Li knows the ropes of the film business (readers will learn a lot about what, exactly, a producer does and how a low-budget movie gets made) and gives her story a cinematic tension; you read with dread and fascination. Every detail rings true, particularly the contrast between hardworking Sarah, who never quite feels like she belongs but desperately wants to, and the confident Hugo North, a man who “no longer moves with the quickness of youth, but he no longer needs to, because everything and everyone in the room now moves around him, to accommodate him.” A fascinating study of power, set in a business that deals in seduction.

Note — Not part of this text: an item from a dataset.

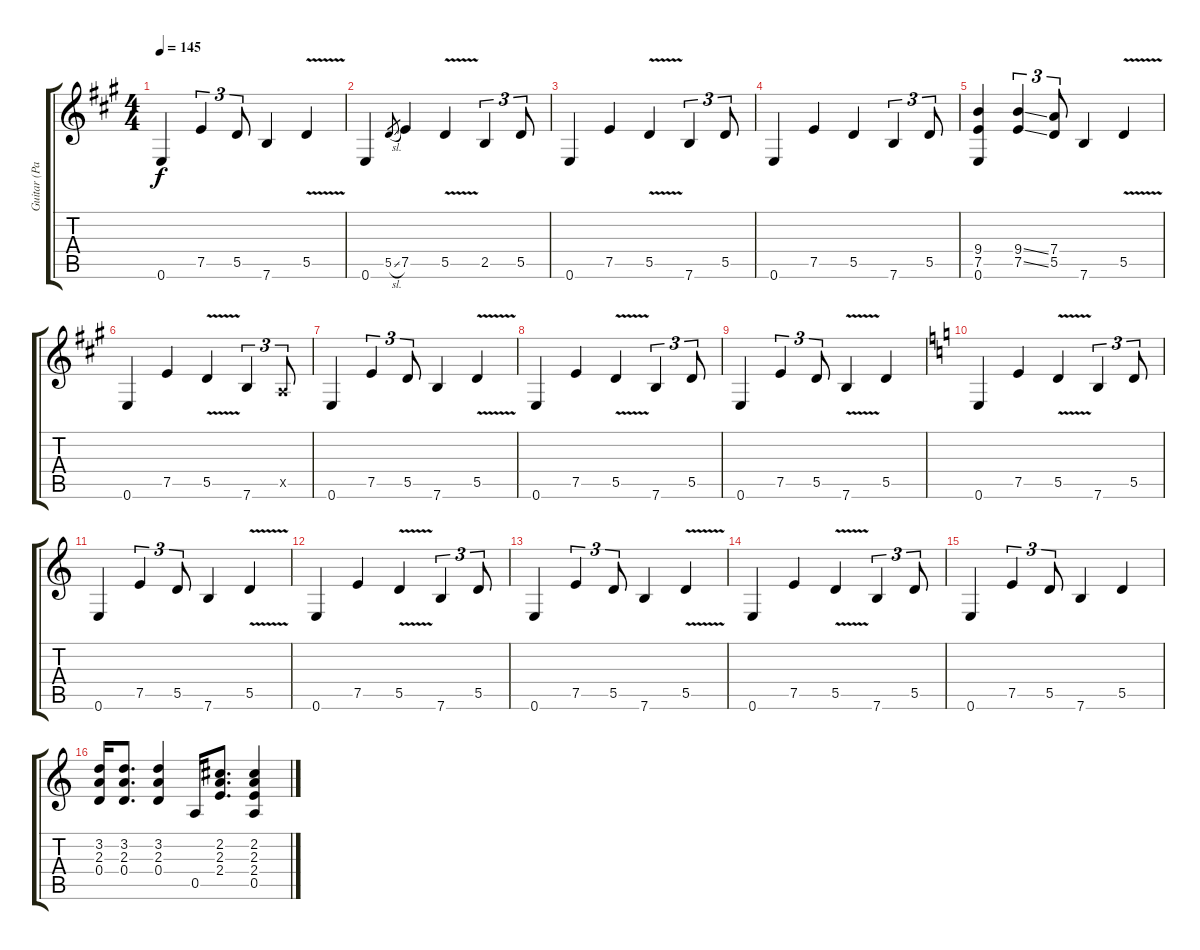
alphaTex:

And now, to reader recommendations! Last month, worried that I might have missed some great books while on leave earlier this year, I asked readers to share their favorite newly published mystery novels. Here are some favorites:
- “The Unkept Woman” by Allison Montclair. It’s the fourth in the Sparks & Bainbridge series, set in post-World War II London and involving the Right Sort Marriage Bureau.
- “The Bullet That Missed” by Richard Osman. Osman’s very funny debut, “The Thursday Murder Club,” was a big favorite with readers of this column; this one is his third mystery, set in an idyllic-seeming retirement village in rural England.
- “Killers of a Certain Age” by Deanna Raybourn. I’m currently in the middle of this one, and it’s definitely a page-turner: Four retired female assassins find themselves with One Last Job.
- “The Old Woman with the Knife” by Gu Byeong-mo. Hmm, we seem to have a theme here: An aging Korean contract killer contemplates her retirement, but life brings other complications.
- “The Housemaid” by Freida McFadden. A housekeeper learns a family’s secrets — and reveals a few of her own — in this twisty psychological thriller.
- “The Crooked Knife” by Jan Morrison. Set in the remote First Nations reservation of Sheshatshiu, Labrador, Morrison’s debut features a female constable trying to solve a mysterious murder. The publisher calls it “Canadian northern noir,” which seems rather specific but definitely intriguing.
And for next month’s slew of recommendations — how about some good legal thrillers? A while ago I reread Scott Turow’s “Presumed Innocent” and was reminded how terrific that book is; his latest, “Suspect,” is also a good read (and Sandy Stern, the defense attorney from “Presumed Innocent,” makes a moving cameo, 35 years later). As someone who was mesmerized for years by the legal shenanigans of “The Good Wife” (and who will admit that I have frequently practiced removing my reading glasses in dramatic fashion, a la Diane Lockhart), I do love a nice courtroom drama on a winter afternoon. Send any recommendations my way — I promise not to yell “Objection!” — and we’ll reconvene next month.